Rabbi Jeff Fox
Halakhic Questions from the LGBTQ+ Community
"Dear Rabbi, I am finally able to leave my parents’ house, and I am moving in with the woman I have loved for two years. We are both shomer shabbos and kashrus. My friend told me that since we are living like toeva we should just eat treif. I don’t think I could ever break shabbos, but I am not sure what we should do. I know that we are not supposed to live together, but we still want to be frum. Can you guide us? I know this sounds weird, but should I go to the mikvah?"
For the past many years, I have received questions from frum Jews who happen to be gay. They are trying to navigate a minefield of Jewish Law and Jewish communal expectations. Some seek particular halakhic guidance and some simply need a compassionate ear. Too often, when these questions are raised with sincerity, humility and openness, they are received with outright rejection and even hatred.
In these pages, I share a few questions that I have received from individual women that demand deeper communal consideration. While I do not provide my responses here, these letters demonstrate the struggles and pain these women face every day. Even without clear answers, we must show compassion in considering these questions, a quality essential to halakhic decision making. I have removed all names and, in some instances, changed small details in order to maintain anonymity.
"Dear Rabbi, I have been married for twenty-five years and our youngest is about to finish beis yaakov, bs”d. I have been waiting for this moment to tell my husband that I am gay. I know that he will want to wait to leave me until she has a shidduch, but I don’t know if I can live like this anymore. I would rather not put some of these details in writing, but I have a female partner that I am in love with… What do you recommend?"
It is sometimes difficult to understand just how trapped gay individuals feel in unfulfilling heterosexual relationships. These individuals fear harming their children’s marriage prospects, which can be paralyzing in ways that those outside the community don’t fully appreciate. How might you advise this woman, likely in her early forties, as she plans her next steps? What considerations must be balanced?
Interestingly, people seem to find my contact information when the time is appropriate. This young woman shares a story that is all too common:
"Dear Rabbi, I just got married three weeks ago. During my kallah classes I told the rebbetzin that I thought I was gay. She told me that many young women have doubts before they get married and that I would learn to love my husband. The wedding night was terrible, and now I know that I am gay. Someone told me to reach out to you even though we are not in the same kind of frum community."
The continuation of this note described the physical and emotional pain of this young woman’s wedding night. She was eventually told by her husband’s rebbe that she must be doing something wrong. Imagine being told by an authority figure in your community that you do not understand your own body or your own soul.

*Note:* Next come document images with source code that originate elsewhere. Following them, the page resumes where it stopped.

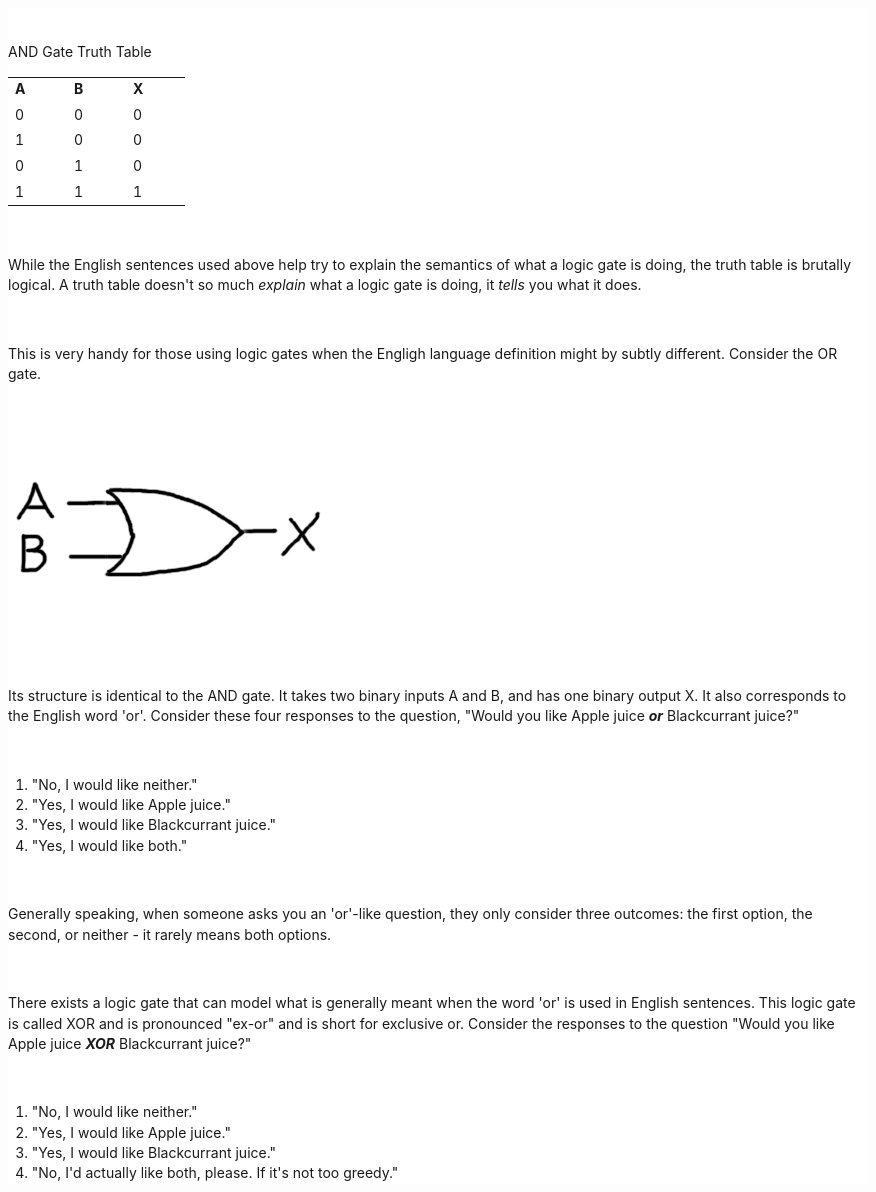  

AND Gate Truth Table

<table cellpadding="5"><tbody><tr><td width="45"><strong>A</strong></td><td width="45"><strong>B</strong></td><td width="45"><strong>X</strong></td></tr><tr><td>0</td><td>0</td><td>0</td></tr><tr><td>1</td><td>0</td><td>0</td></tr><tr><td>0</td><td>1</td><td>0</td></tr><tr><td>1</td><td>1</td><td>1</td></tr></tbody></table>

 

While the English sentences used above help try to explain the semantics of what a logic gate is doing, the truth table is brutally logical. A truth table doesn't so much _explain_ what a logic gate is doing, it _tells_ you what it does.

 

This is very handy for those using logic gates when the Engligh language definition might by subtly different. Consider the OR gate.

 

[![OR gate](../images/or.png)](http://lifebeyondfife.com/wp-content/uploads/2014/05/or.png)

 

Its structure is identical to the AND gate. It takes two binary inputs A and B, and has one binary output X. It also corresponds to the English word 'or'. Consider these four responses to the question, "Would you like Apple juice **_or_** Blackcurrant juice?"

 

1. "No, I would like neither."
2. "Yes, I would like Apple juice."
3. "Yes, I would like Blackcurrant juice."
4. "Yes, I would like both."

 

Generally speaking, when someone asks you an 'or'-like question, they only consider three outcomes: the first option, the second, or neither - it rarely means both options.

 

There exists a logic gate that can model what is generally meant when the word 'or' is used in English sentences. This logic gate is called XOR and is pronounced "ex-or" and is short for exclusive or. Consider the responses to the question "Would you like Apple juice **_XOR_** Blackcurrant juice?"

 

1. "No, I would like neither."
2. "Yes, I would like Apple juice."
3. "Yes, I would like Blackcurrant juice."
4. "No, I'd actually like both, please. If it's not too greedy."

What damage does this cause a fellow Jew, and how can her feelings be acknowledged?
In this brief piece, I only share emails from women, but the men in these relationships are also not physically or emotionally satisfied. The pressure on a woman to marry a man, even when she knows or suspects she is gay, can lead to disastrous realities for both the men and women. Here is a young woman writing even before she is married:
"Dear Rabbi, I just told my mom that I don’t want to go on any more dates because I think that I am not attracted to boys. She told me that I must be confused. I have a few friends who got married and they seem to be happy, but one has told me that she has a female friend who helps her have orgasms. Do you think I should still date boys?"
One of the realities of living in the closet is that people engage in risky behavior, including promiscuous sex, drugs or self-harm. The experience of living a lie every day leads to anxiety, depression and, God forbid, suicidality. This girl has nowhere to turn; no one from her own community will even listen to her question.
While I wish that her parents could be more supportive, I understand that we all operate in a universe with a very specific imagined path for our children. If only we could imagine another narrative for our children. If only an alternative halakhic discourse could provide hope for these young women.
A common thread through all these painful questions is that the women are turning to me, an Orthodox rabbi, because they are invested in building a Jewish home, grounded in religious life. These women are not interested in leaving the community or the demands of halakha. In fact, the opposite is often the case. They simply want to do their best to build a Jewish home that will be filled with the light of Shabbat and, if blessed by Hashem, the joy of children.
The excerpts above are a fraction of what I have received from women around the world. It is certainly the case that other rabbis also receive these kinds of questions, some of whom respond with dismissal or condemnation. How might the rabbinic community create a new discourse built on the awareness of these kinds of questions that is grounded in halakha and mesora?
Over the course of the next several months, Yeshivat Maharat will engage in a deep analysis of the question of same-sex attraction between two women within the parameters of halakha. As a rabbinical school that ordains women, we want to address the questions that are most relevant for our core mission. I hope to show that these questioners are not trying to step out of the halakhic system but are actually trying to find ways in. I am confident that we will be able to articulate a path forward that expresses both a fealty to halakha and an understanding of the needs of gay Jews.